Este año, además de celebrar 40 años del regreso de la democracia, vivimos un proceso electoral con primarias abiertas y elecciones generales cuyos resultados darán lugar, seguramente, a múltiples interpretaciones. Pero más allá de las preferencias o rechazos que muestran los comicios, no viene mal conocer algunos detalles sobre aquellos factores, no siempre visibles, que intervienen en el campo de batalla electoral. Actualmente, quienes se especializan en el diseño de campañas electorales y comunicación política coinciden en un punto: cuando el ciudadano está frente a la urna y tiene que tomar una decisión, el factor que más pesa no pertenece al campo de lo racional sino al terreno de las emociones. Dicho de una manera más propia de una conversación en la calle, la gente no vota con la mente, vota con el corazón. El consultor Jaime Durán Barba lo expresa con suficiente claridad. "La democracia surgió en Occidente al mismo tiempo que se desarrollaba el racionalismo. Las ideologías, los libros, la supuesta "racionalidad" estuvieron asociadas con esta nueva forma de organizar el poder. Las pasiones políticas se escondieron en los discursos teóricos. La mayoría de nuestros intelectuales militan radicalmente en alguna fe, pero pretenden que aquello en lo que creen se conforma de verdades científicamente demostradas. Cuando analizan las actitudes de los ciudadanos comunes se proyectan en ellos. Suponen que sus opciones son racionales. Han creado el mito de que los electores votan comparando programas, entendiendo cuál es la opción que más le conviene. Todo eso es falso". La cita corresponde al prólogo escrito por Durán Barba en el libro "La campaña emocional", cuyo autor es el especialista en comunicación política, Guillermo Bertoldi. En esa obra se observa que, en rigor, el cerebro humano no está, ni estuvo nunca, preparado para procesar racionalmente la información y los mensajes políticos. "El sistema emocional no sólo incide en la forma en que entendemos la realidad y cómo elegimos cuando elegimos, sino que nuestras decisiones políticas son tomadas en un plano no racional", advierte Bertoldi.
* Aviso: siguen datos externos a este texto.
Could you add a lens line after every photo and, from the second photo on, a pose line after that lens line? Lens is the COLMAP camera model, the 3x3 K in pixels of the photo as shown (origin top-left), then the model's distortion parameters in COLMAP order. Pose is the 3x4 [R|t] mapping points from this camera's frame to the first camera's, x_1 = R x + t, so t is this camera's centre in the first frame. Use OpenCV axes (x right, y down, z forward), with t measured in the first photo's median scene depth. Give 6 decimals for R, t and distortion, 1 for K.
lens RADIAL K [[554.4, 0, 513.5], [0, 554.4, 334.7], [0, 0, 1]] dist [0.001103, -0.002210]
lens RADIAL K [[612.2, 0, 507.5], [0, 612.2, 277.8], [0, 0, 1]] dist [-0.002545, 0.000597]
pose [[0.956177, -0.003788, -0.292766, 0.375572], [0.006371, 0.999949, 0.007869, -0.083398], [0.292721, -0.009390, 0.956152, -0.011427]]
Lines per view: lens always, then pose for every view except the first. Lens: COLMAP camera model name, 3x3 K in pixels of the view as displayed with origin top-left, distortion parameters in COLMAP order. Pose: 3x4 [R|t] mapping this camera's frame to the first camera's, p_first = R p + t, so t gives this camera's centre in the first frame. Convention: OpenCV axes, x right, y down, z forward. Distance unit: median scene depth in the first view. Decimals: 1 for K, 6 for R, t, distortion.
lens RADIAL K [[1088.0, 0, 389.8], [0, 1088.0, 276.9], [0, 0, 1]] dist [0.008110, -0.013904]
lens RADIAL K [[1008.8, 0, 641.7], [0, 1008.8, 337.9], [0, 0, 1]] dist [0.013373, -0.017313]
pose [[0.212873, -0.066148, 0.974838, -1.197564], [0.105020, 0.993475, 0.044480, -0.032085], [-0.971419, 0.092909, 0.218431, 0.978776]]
Otros observadores de la compleja realidad política, como la periodista e historiadora estadounidense, Anne Applebaum, también ponen la lupa sobre el componente emocional. En su ensayo "El ocaso de la democracia: la seducción del autoritarismo", explica magistralmente por qué los mensajes simples y radicales tienen suficiente fuerza para convocar a una buena porción del electorado en las democracias occidentales modernas, donde el auge de ciertos autoritarismos debería ser motivo de reflexión y preocupación. Desde esa perspectiva se explica, quizás, el crecimiento de la adhesión a su propuesta que experimentó en su momento en nuestro país el candidato libertario, Javier Milei, en ciertos sectores urbanos.
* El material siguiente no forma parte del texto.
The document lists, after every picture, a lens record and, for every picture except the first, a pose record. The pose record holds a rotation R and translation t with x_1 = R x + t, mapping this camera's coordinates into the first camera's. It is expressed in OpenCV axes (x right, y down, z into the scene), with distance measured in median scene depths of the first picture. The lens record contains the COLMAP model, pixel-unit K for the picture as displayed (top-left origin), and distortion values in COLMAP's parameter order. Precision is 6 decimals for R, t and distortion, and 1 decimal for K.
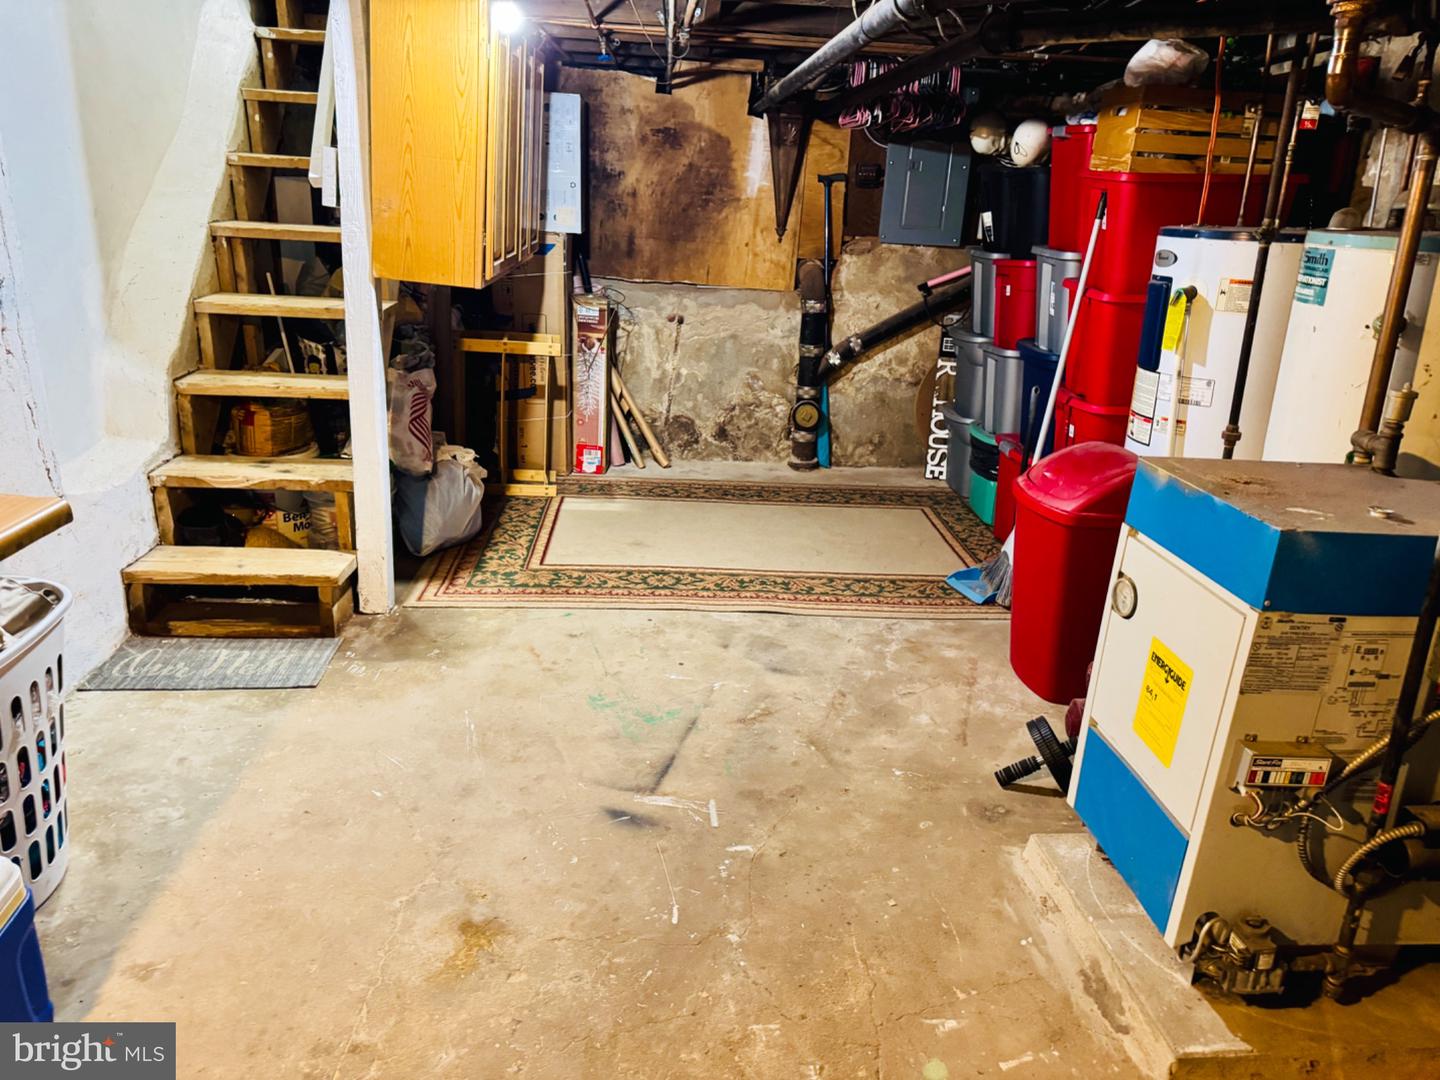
lens RADIAL K [[997.4, 0, 725.2], [0, 997.4, 534.4], [0, 0, 1]] dist [0.041800, -0.074766]
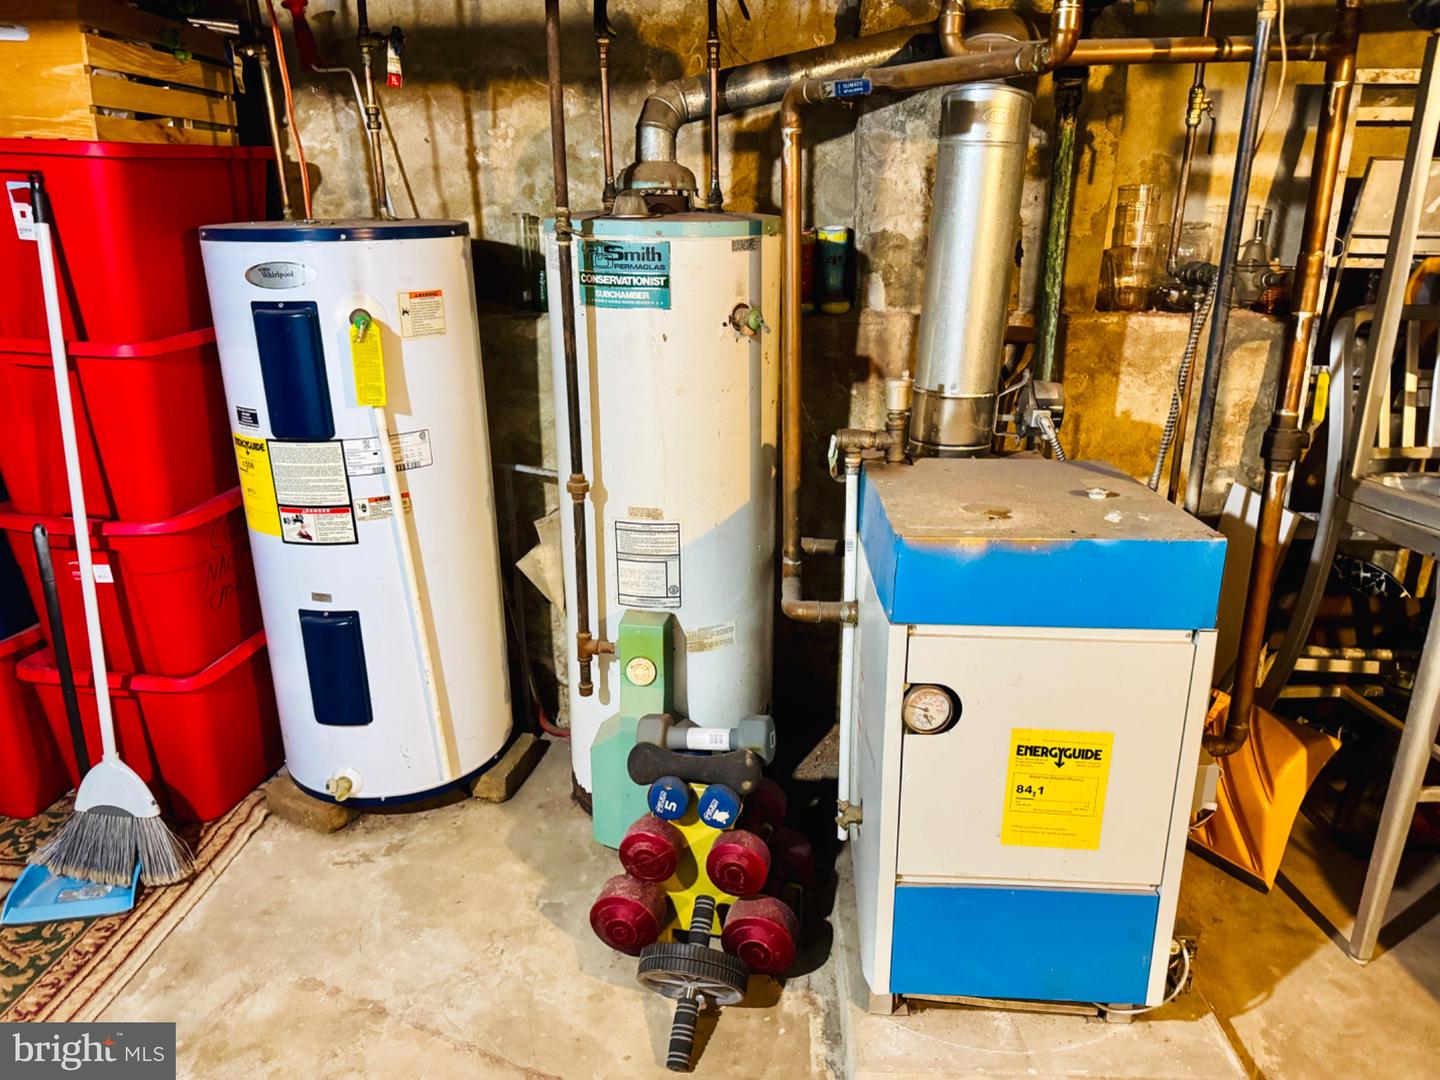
lens RADIAL K [[997.4, 0, 725.2], [0, 997.4, 534.4], [0, 0, 1]] dist [0.041800, -0.074766]
pose [[0.136418, -0.336804, 0.931640, -0.203705], [0.319154, 0.905233, 0.280524, -0.230440], [-0.937833, 0.259068, 0.230982, 0.674002]]
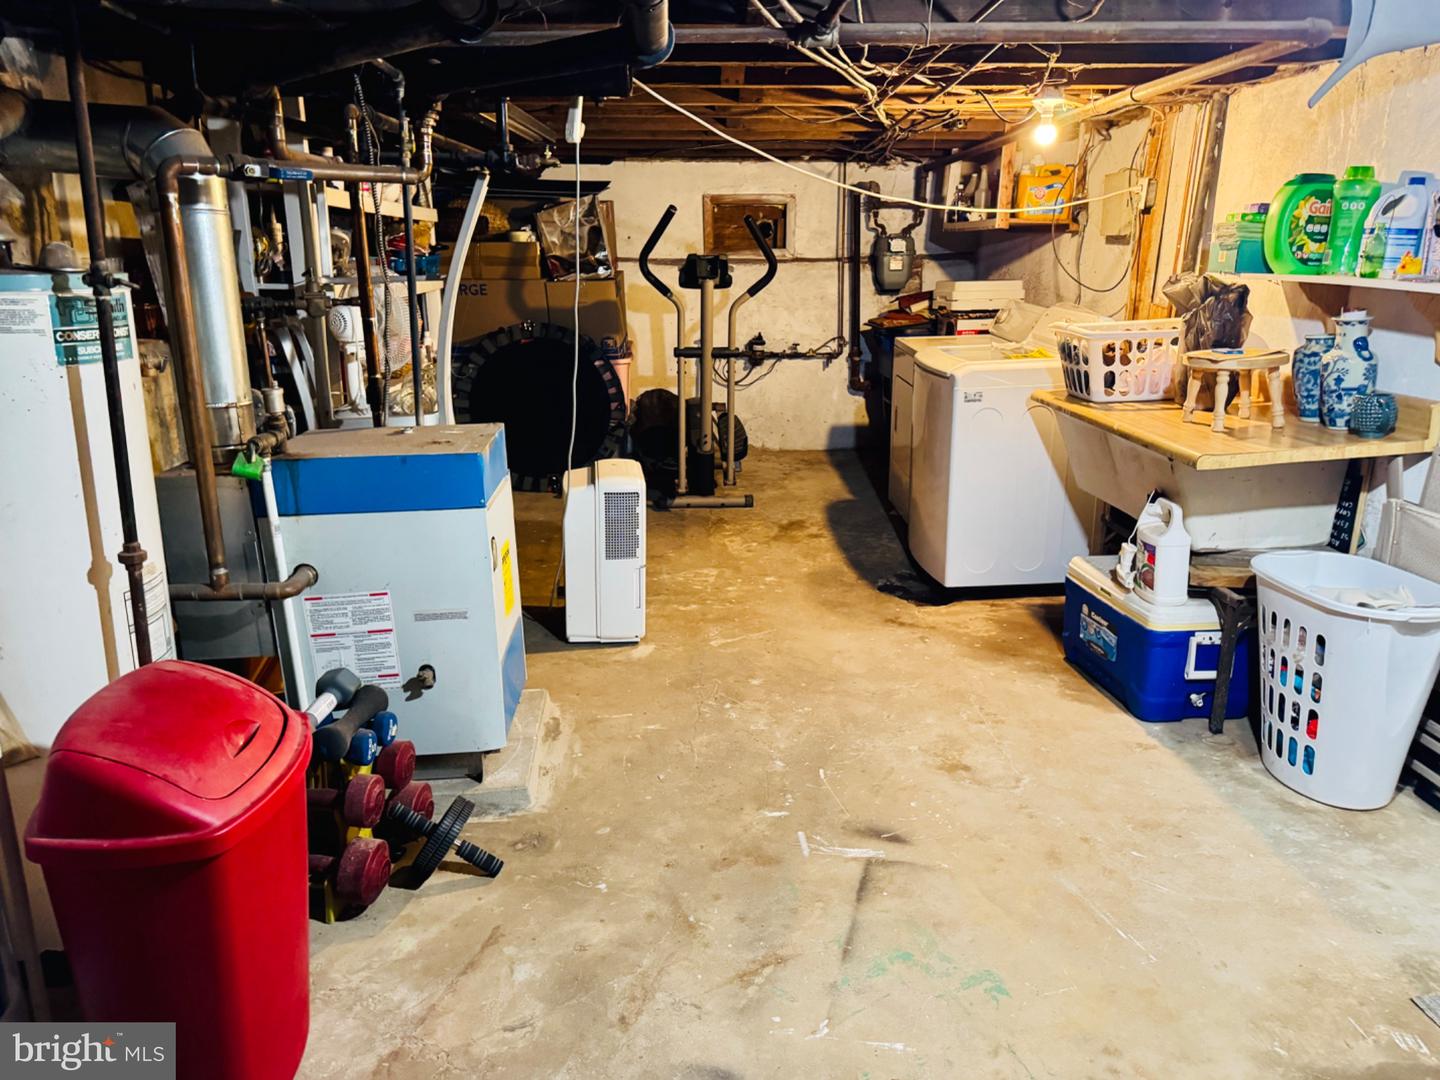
lens RADIAL K [[997.4, 0, 725.2], [0, 997.4, 534.4], [0, 0, 1]] dist [0.041800, -0.074766]
pose [[-0.999191, -0.040107, 0.002793, 0.069516], [-0.031803, 0.830977, 0.555398, -0.491111], [-0.024597, 0.554860, -0.831580, 1.474304]]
Por su parte, el consultor político Antoni Gutiérrez Rubí, autor de "Gestionar las emociones políticas", plantea que en la actualidad no se debe subestimar la estrecha relación que existe entre el humor social, los estados de ánimo por los que atraviesa la mayoría de la población y las propuestas políticas. Las emociones movilizan, las pasiones desbordan, remarca el experto español. No es casual, entonces, que por estos días se escuche hablar de campañas del miedo o campañas de indignación que se intentan instalar a través de las redes sociales a partir del convencimiento de que existen efectos concretos de la comunicación política emocional en el electorado. Pero hay que decir que también existen las llamadas campañas identitarias que apelan al sentimiento de pertenencia colectiva a determinado proyecto político y que, comparado con las anteriores son, de alguna manera, menos nocivas para la convivencia social.
Para algunos autores, las emociones no actúan de manera mágica, es decir no pueden cambiar preferencias electorales que están muy arraigadas en ciertos sectores de la población. Sin embargo, admiten que son un factor que tiene capacidad de crear climas de opinión que orientan la decisión en el cuarto oscuro. Es necesario hacer una pausa y reflexionar sobre estos temas para ver de qué manera se avanza en la construcción de la mejor democracia posible.